What is fascinating about the latter is that there is no flashpoint, no moment where the viewer can say, “Ah, so that’s why he did it.” Yes, he’s uncomfortable with the excesses of National Socialism, personalised by the Nazi takeover of his Swabian home town, and he was horrified by the German bombing of the Basque town of Guernica during the Spanish Civil War. But there’s no smoking gun moment. We are left to wonder, which I like. This effect is enhanced by Friedel’s nuanced performance: his nervy but brave Elser is full of surprises.
I don’t want to reveal any more of the plot because there will be viewers such as myself who don’t know how it turns out. I was surprised by what happens to Elser. Part of the problem for the Nazis was his insistence that he acted alone, which did not fit the narrative demanded (from afar) by Joseph Goebbels. It had to be a wide-ranging conspiracy involving communists, Jews and other undesirables, or a British plot. I found myself contrasting this with the JFK assassination, where the world sees a conspiracy and the powers that be insist on a single gun theory.

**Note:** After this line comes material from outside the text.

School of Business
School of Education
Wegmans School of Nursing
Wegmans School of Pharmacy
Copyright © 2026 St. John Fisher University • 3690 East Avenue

This film, scripted by the father-and-daughter team of Fred and Leonie-Claire Breinersdorfer, has its flaws. Making Elsa’s violent drunk of a husband Erich (Rudiger Klink) a stand-in for the Nazis is a bit obvious. A scene where Elser is injected with sodium pentathol could have been subtler. And the final scenes, which juxtapose the eventual fates of Elser and poor Nebe, are a bit forced.
But 13 Minutes is an important film, and a welcome return to form for its director. How many reminders can we have of the thinness of the veneer between civilisation and barbarity, or that the silence of good people is all that evil needs to flourish? Never too many.